Late February knows no moral bounds; it's a trust-funder ever at leisure, uncaring at the change of weather or the stock market or the law. Late February is a short season of caprice: a temptor with a bedroom-eye on the prize... a dangerously attractive schizophrenic capable of both astonishing ire and lazy charm, often one within moments of the other.
Late February is a liar, this I know. It woos with warm mornings and birdsong. It's a wronged lover still powerful, the kind who slips benignly back into your life emitting the heady perfume of the past and then snaps out, fangs exposed, to bring blood.
Late February makes promises of yellow daffodil and blue sky, of skin exposed and sun on an upturned face. Late February is a fifteen year-old lacking control of his hormones. It's not his fault; he can't help it.

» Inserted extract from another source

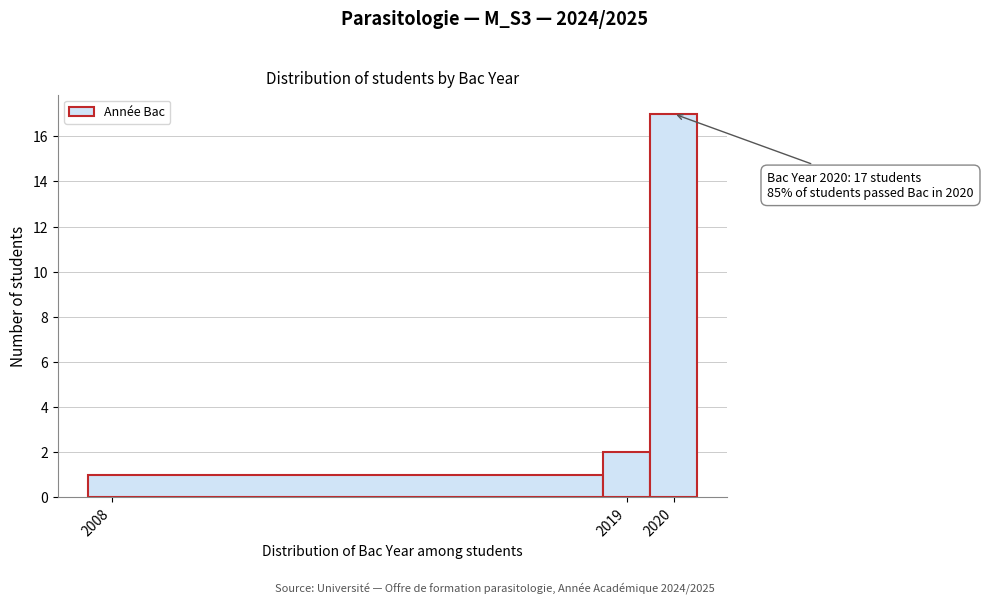

Over which range of the x-axis is the bar tallest?

2019.5 to 2020.5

Late February is a Greek god casting ancient dice onto the human table. It's a toddler pulling the ears of her ever-patient dog, a preteen in a dandelion field. He loves me, he loves me not.
Late February is the relative who hurts you most, because you love him enough to allow it. A Janus-faced friend bringing both the shade and the sun, and to enter each is to feel a fire, hot or cold depending.
It's not that Late February can't decide whom to be, friend or foe, winter or spring. It simply likes having power over the toss.